Na prática, o despacho de Salles obrigou os órgãos ambientais do governo federal, como o Instituto Brasileiro do Meio Ambiente e dos Recursos Naturais Renováveis (Ibama) e o Instituto Chico Mendes de Conservação da Biodiversidade (ICMBio), a adotar o entendimento presente no Código Florestal, mais brando, ao invés daquele da Lei da Mata Atlântica, mais restritivo.
A mudança possibilitava, entre outras coisas, a regularização de desmatamentos ilegais em áreas de preservação permanente (APPs) na Mata Atlântica, que é considerado o bioma mais ameaçado do país.
Mais uma vez, a tentativa de afrouxar normas foi frustrada: no começo de junho, o próprio Salles revogou a despacho, que estava sendo contestado na Justiça pelo Ministério Público Federal e por órgãos da área ambiental.
Ao desistir do despacho, o governo decidiu ingressar com uma ação direta de inconstitucionalidade (ADI) no Supremo Tribunal Federal, de modo a evitar futuros questionamentos jurídicos.
3. A ‘audiência de conciliação’ para multas ambientais
Em abril de 2019, Ricardo Salles e Jair Bolsonaro assinaram decreto criando a necessidade de uma “audiência de conciliação” entre fiscais e infratores, sempre que houver a aplicação de uma multa ambiental.
As tais audiências nunca “pegaram”: dados obtidos pela ONG Observatório do Clima mostram que, de outubro de 2019 até agosto deste ano, foram realizadas apenas cinco audiências deste tipo pelo Ibama, e nenhuma pelo ICMBio. O número é muito menor que a quantidade de multas aplicadas pelos dois órgãos no período.
Na prática, o decreto das “audiências de conciliação” criou mais um gargalo para a aplicação de multas ambientais, contribuindo para a diminuição da atividade da fiscalização, de acordo com servidores e ex-dirigentes do Ibama.
“O número de autuações lavradas é um dado importante que pode traduzir o esforço do governo em punir realmente aqueles que cometem crimes ambientais.

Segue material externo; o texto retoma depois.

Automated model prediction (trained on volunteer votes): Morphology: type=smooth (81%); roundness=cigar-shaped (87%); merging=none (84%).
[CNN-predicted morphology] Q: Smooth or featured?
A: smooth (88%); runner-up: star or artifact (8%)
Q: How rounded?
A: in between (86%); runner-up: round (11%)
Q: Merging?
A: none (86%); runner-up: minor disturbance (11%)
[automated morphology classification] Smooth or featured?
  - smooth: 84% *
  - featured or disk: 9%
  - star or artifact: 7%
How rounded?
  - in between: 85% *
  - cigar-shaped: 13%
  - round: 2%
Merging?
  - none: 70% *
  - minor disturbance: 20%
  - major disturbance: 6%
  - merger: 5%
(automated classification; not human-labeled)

Quanto menor a presença da fiscalização em campo, fazendo o seu trabalho de responsabilizar os infratores, maior a sensação de impunidade”, disse um servidor do Ibama à BBC News Brasil em meados de setembro deste ano, sob condição de anonimato.

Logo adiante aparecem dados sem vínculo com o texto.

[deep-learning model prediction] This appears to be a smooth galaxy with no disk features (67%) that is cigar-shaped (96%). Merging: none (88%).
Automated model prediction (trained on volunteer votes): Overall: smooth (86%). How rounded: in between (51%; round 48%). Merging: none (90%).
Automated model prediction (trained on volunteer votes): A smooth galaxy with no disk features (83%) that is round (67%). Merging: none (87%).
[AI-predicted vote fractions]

4. Mudanças no Conselho Nacional do Meio Ambiente
A revogação das normas ambientais desta segunda-feira não seria possível sem um passo anterior: a mudança na composição do Conselho Nacional do Meio Ambiente, o Conama.
A mudança foi feita por decreto, em maio de 2019, e envolveu uma mudança drástica na composição do colegiado.
O número de integrantes caiu de 96 para 23, e a proporção de representantes do governo federal aumentou em relação aos indicados por governos estaduais e ONGs ambientalistas.
Além disso, também foram suprimidos os representantes sem direito a voto, indicados pelo Ministério Público Federal, pelos Ministérios Públicos dos Estados e pela Comissão de Meio Ambiente da Câmara dos Deputados.
5. Exoneração de fiscais logo depois de ação em terras indígenas
No fim de abril deste ano, Ricardo Salles decidiu exonerar o então coordenador-geral da fiscalização ambiental do Ibama, Renê Luiz de Oliveira, e o coordenador de operações de fiscalização, Hugo Ferreira Netto Loss. Pouco antes, tinha sido demitido o diretor de Proteção Ambiental do órgão, Olivaldi Azevedo.
O que poderia ser um ato administrativo normal — a remoção de servidores de cargos de chefia — passou a ser criticado por ambientalistas por causa do momento em que aconteceu: as demissões foram feitas logo depois que o Ibama realizou operações bem sucedidas contra garimpeiros ilegais em terras indígenas no Pará.
Entre janeiro e abril de 2020, foram várias as operações em quatro terras indígenas naquele Estado: Ituna-Itatá, Apyterewa, Cachoeira Seca e Trincheira Bacajá. Os resultados foram expressivos. Em uma única etapa de operações nas terras indígenas, em abril de 2020, foram destruídos pouco mais de 100 equipamentos usados por garimpeiros, como serras, tratores e veículos.
Pouco antes das demissões serem efetivadas, um grupo de 16 fiscais do Ibama enviou carta à presidência do Instituto pedindo a manutenção de Renê Oliveira e Hugo Ferreira em seus cargos, o que não aconteceu.